Our guess is: 115 kWh net/125 kWh total (Standard-Range Battery) and 155 kWh net/170 kWh total (Extended-Range Battery)

The unveiling of the Ford F-150 Lightning is already behind us, but despite tons of content, it leaves us without a very important number - battery capacity!

Ford announced only that there will be two battery/range versions:

  • Standard-Range Battery with expected EPA range of 230 miles (370 km)
  • Extended-Range Battery with expected EPA range of 300 miles (483 km)

Luckily, the manufacturer has revealed charging times from 15 to 100% state-of-charge for a few power levels, which enables us to make some calculations and estimate the battery capacity.

external_image

Standard-Range Battery

Let's start with the entry-level version:

  • AC charging (on-board charger):
    Standard-Range Battery (input/output): 11.3 kW/10.5 kW (92.9% efficient)
    15-100% SOC at 19.2 kW, 80A Ford Charge Station Pro: 10 hours; 1 hour to add 19 miles
    15-100% SOC at 11.5 kW, 48A Connected Charge Station: 10 hours; 1 hour to add 19 miles
    15-100% SOC at 7.7 kW, 32A Mobile Charger: 14 hours; 1 hour to add 14 miles
  • DC fast charging: up to 150 kW
    15-80% SOC at 150 kW charger: 44 minutes; 10 minutes to ad 41 miles
    15-80% SOC at 50 kW charger: 91 minutes

Assuming (15-80%):

  • charging at 10.5 kW over 10 hours we get 105 kWh
    123.5 kWh (0-100%)
  • charging at 7.2 kW (92.9% efficiency from 7.7 kW input) over 14 hours we get 100.1 kWh
    117.8 kWh (0-100%)

The nature of DC fast charging (highly volatile output) does not tell us much. Assuming stable charging at 50 kW from 15 to 80% SOC over 91 minutes we would get 75.8 kWh. For 0-100% it would be 116.7 kWh.

Let's then assume that the usable battery capacity is probably around 110-120 kWh and the total might be 5-10% higher.

Extended-Range Battery

In the case of the larger battery, the on-board charger is different:

  • AC charging (on-board charger):
    Standard-Range Battery (input/output): 19.2kW/17.6 kW (91.7% efficient)
    15-100% SOC at 19.2 kW, 80A Ford Charge Station Pro: 8 hours; 1 hour to add 30 miles
    15-100% SOC at 11.5 kW, 48A Connected Charge Station: 13 hours; 1 hour to add 20 miles
    15-100% SOC at 7.7 kW, 32A Mobile Charger: 19 hours; 1 hour to add 13 miles
  • DC fast charging: up to 150 kW
    15-80% SOC at 150 kW charger: 41 minutes; 10 minutes to ad 54 miles
    15-80% SOC at 50 kW charger: 122 minutes

Assuming (15-80%):

  • charging at 17.6 kW over 8 hours we get 140.8 kWh
    165.6 kWh (0-100%)
  • charging at 10.5 kW (91.7% efficiency from 11.5 kW input) over 13 hours we get 137.1 kWh
    161.3 kWh (0-100%)
  • charging at 7.1 kW (91.7% efficiency from 7.7 kW input) over 19 hours we get 134.2 kWh
    157.8 kWh (0-100%)

The nature of DC fast charging once again does not tell us much. Assuming stable charging at 50 kW from 15 to 80% SOC over 122 minutes we would get 101.7 kWh. For 0-100% it would be 156.4 kWh.

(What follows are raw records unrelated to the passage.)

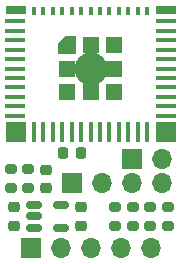
<source format=gbr>
%TF.GenerationSoftware,KiCad,Pcbnew,8.0.5*%
%TF.CreationDate,2025-07-05T11:02:35+01:00*%
%TF.ProjectId,sdrr wifi rev a,73647272-2077-4696-9669-207265762061,rev?*%
%TF.SameCoordinates,Original*%
%TF.FileFunction,Soldermask,Top*%
%TF.FilePolarity,Negative*%
%FSLAX46Y46*%
G04 Gerber Fmt 4.6, Leading zero omitted, Abs format (unit mm)*
G04 Created by KiCad (PCBNEW 8.0.5) date 2025-07-05 11:02:35*
%MOMM*%
%LPD*%
G01*
G04 APERTURE LIST*
G04 Aperture macros list*
%AMRoundRect*
0 Rectangle with rounded corners*
0 $1 Rounding radius*
0 $2 $3 $4 $5 $6 $7 $8 $9 X,Y pos of 4 corners*
0 Add a 4 corners polygon primitive as box body*
4,1,4,$2,$3,$4,$5,$6,$7,$8,$9,$2,$3,0*
0 Add four circle primitives for the rounded corners*
1,1,$1+$1,$2,$3*
1,1,$1+$1,$4,$5*
1,1,$1+$1,$6,$7*
1,1,$1+$1,$8,$9*
0 Add four rect primitives between the rounded corners*
20,1,$1+$1,$2,$3,$4,$5,0*
20,1,$1+$1,$4,$5,$6,$7,0*
20,1,$1+$1,$6,$7,$8,$9,0*
20,1,$1+$1,$8,$9,$2,$3,0*%
%AMFreePoly0*
4,1,6,0.725000,-0.725000,-0.725000,-0.725000,-0.725000,0.125000,-0.125000,0.725000,0.725000,0.725000,0.725000,-0.725000,0.725000,-0.725000,$1*%
G04 Aperture macros list end*
%ADD10RoundRect,0.200000X0.275000X-0.200000X0.275000X0.200000X-0.275000X0.200000X-0.275000X-0.200000X0*%
%ADD11R,1.700000X1.700000*%
%ADD12O,1.700000X1.700000*%
%ADD13RoundRect,0.150000X-0.512500X-0.150000X0.512500X-0.150000X0.512500X0.150000X-0.512500X0.150000X0*%
%ADD14RoundRect,0.200000X-0.275000X0.200000X-0.275000X-0.200000X0.275000X-0.200000X0.275000X0.200000X0*%
%ADD15RoundRect,0.225000X0.250000X-0.225000X0.250000X0.225000X-0.250000X0.225000X-0.250000X-0.225000X0*%
%ADD16R,1.800000X0.400000*%
%ADD17R,0.400000X1.800000*%
%ADD18R,0.400000X0.800000*%
%ADD19FreePoly0,0.000000*%
%ADD20R,1.450000X1.450000*%
%ADD21C,2.800000*%
%ADD22R,1.700000X0.700000*%
%ADD23RoundRect,0.225000X-0.225000X-0.250000X0.225000X-0.250000X0.225000X0.250000X-0.225000X0.250000X0*%
%ADD24RoundRect,0.225000X-0.250000X0.225000X-0.250000X-0.225000X0.250000X-0.225000X0.250000X0.225000X0*%
G04 APERTURE END LIST*
D10*
%TO.C,R4*%
X60350400Y-69557400D03*
X60350400Y-67907400D03*
%TD*%
D11*
%TO.C,J3*%
X60299600Y-63830200D03*
D12*
X62839600Y-63830200D03*
%TD*%
D13*
%TO.C,U2*%
X51973900Y-67767200D03*
X51973900Y-68717200D03*
X51973900Y-69667200D03*
X54248900Y-69667200D03*
X54248900Y-67767200D03*
%TD*%
D14*
%TO.C,R6*%
X51485800Y-64707000D03*
X51485800Y-66357000D03*
%TD*%
D10*
%TO.C,R3*%
X61818100Y-69557400D03*
X61818100Y-67907400D03*
%TD*%
D11*
%TO.C,J2*%
X55219600Y-65913000D03*
D12*
X57759600Y-65913000D03*
X60299600Y-65913000D03*
X62839600Y-65913000D03*
%TD*%
D14*
%TO.C,R5*%
X50012600Y-64707000D03*
X50012600Y-66357000D03*
%TD*%
D15*
%TO.C,C1*%
X50311900Y-69507400D03*
X50311900Y-67957400D03*
%TD*%
D16*
%TO.C,U1*%
X50369000Y-52210200D03*
X50369000Y-53010200D03*
X50369000Y-53810200D03*
X50369000Y-54610200D03*
X50369000Y-55410200D03*
X50369000Y-56210200D03*
X50369000Y-57010200D03*
X50369000Y-57810200D03*
X50369000Y-58610200D03*
X50369000Y-59410200D03*
X50369000Y-60210200D03*
D17*
X51969000Y-61610200D03*
X52769000Y-61610200D03*
X53569000Y-61610200D03*
X54369000Y-61610200D03*
X55169000Y-61610200D03*
X55969000Y-61610200D03*
X56769000Y-61610200D03*
X57569000Y-61610200D03*
X58369000Y-61610200D03*
X59169000Y-61610200D03*
X59969000Y-61610200D03*
X60769000Y-61610200D03*
X61569000Y-61610200D03*
D16*
X63169000Y-60210200D03*
X63169000Y-59410200D03*
X63169000Y-58610200D03*
X63169000Y-57810200D03*
X63169000Y-57010200D03*
X63169000Y-56210200D03*
X63169000Y-55410200D03*
X63169000Y-54610200D03*
X63169000Y-53810200D03*
X63169000Y-53010200D03*
X63169000Y-52210200D03*
D18*
X61569000Y-51310200D03*
X60769000Y-51310200D03*
X59969000Y-51310200D03*
X59169000Y-51310200D03*
X58369000Y-51310200D03*
X57569000Y-51310200D03*
X56769000Y-51310200D03*
X55969000Y-51310200D03*
X55169000Y-51310200D03*
X54369000Y-51310200D03*
X53569000Y-51310200D03*
X52769000Y-51310200D03*
X51969000Y-51310200D03*
D19*
X54794000Y-54235200D03*
D20*
X54794000Y-56210200D03*
X54794000Y-58185200D03*
X56769000Y-54235200D03*
D21*
X56769000Y-56210200D03*
D20*
X56769000Y-58185200D03*
X58744000Y-54235200D03*
X58744000Y-56210200D03*
X58744000Y-58185200D03*
D22*
X63119000Y-51260200D03*
D11*
X63119000Y-61610200D03*
X50419000Y-61610200D03*
D22*
X50419000Y-51260200D03*
%TD*%
D10*
%TO.C,R1*%
X58877200Y-69557400D03*
X58877200Y-67907400D03*
%TD*%
D23*
%TO.C,C4*%
X54419200Y-63347600D03*
X55969200Y-63347600D03*
%TD*%
D24*
%TO.C,C2*%
X55925300Y-67957400D03*
X55925300Y-69507400D03*
%TD*%
D10*
%TO.C,R2*%
X63291300Y-69557400D03*
X63291300Y-67907400D03*
%TD*%
D24*
%TO.C,C3*%
X52959000Y-64757000D03*
X52959000Y-66307000D03*
%TD*%
D11*
%TO.C,J1*%
X51689000Y-71374000D03*
D12*
X54229000Y-71374000D03*
X56769000Y-71374000D03*
X59309000Y-71374000D03*
X61849000Y-71374000D03*
%TD*%
M02*

</source>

Let's then assume that the usable battery capacity is probably around 150-160 kWh and the total might be 5-10% higher.

2022 Ford F-150 Lightning platform exposed
2022 Ford F-150 Lightning platform exposed

Battery capacity

We can guess that the battery capacity in Ford F-150 Lightning is 115 kWh net/125 kWh total in the Standard-Range Battery version and 155 kWh net/170 kWh in the Extended-Range Battery version.

Ford covers the battery (and all EV unique components) with a warranty for 8 years or 100,000 miles. Battery capacity is to retain a minimum of 70% of its original capacity over that period.

Assuming 230 and 300 miles of range, it would be: 161 miles (259 km) and 210 miles (338 km) respectively.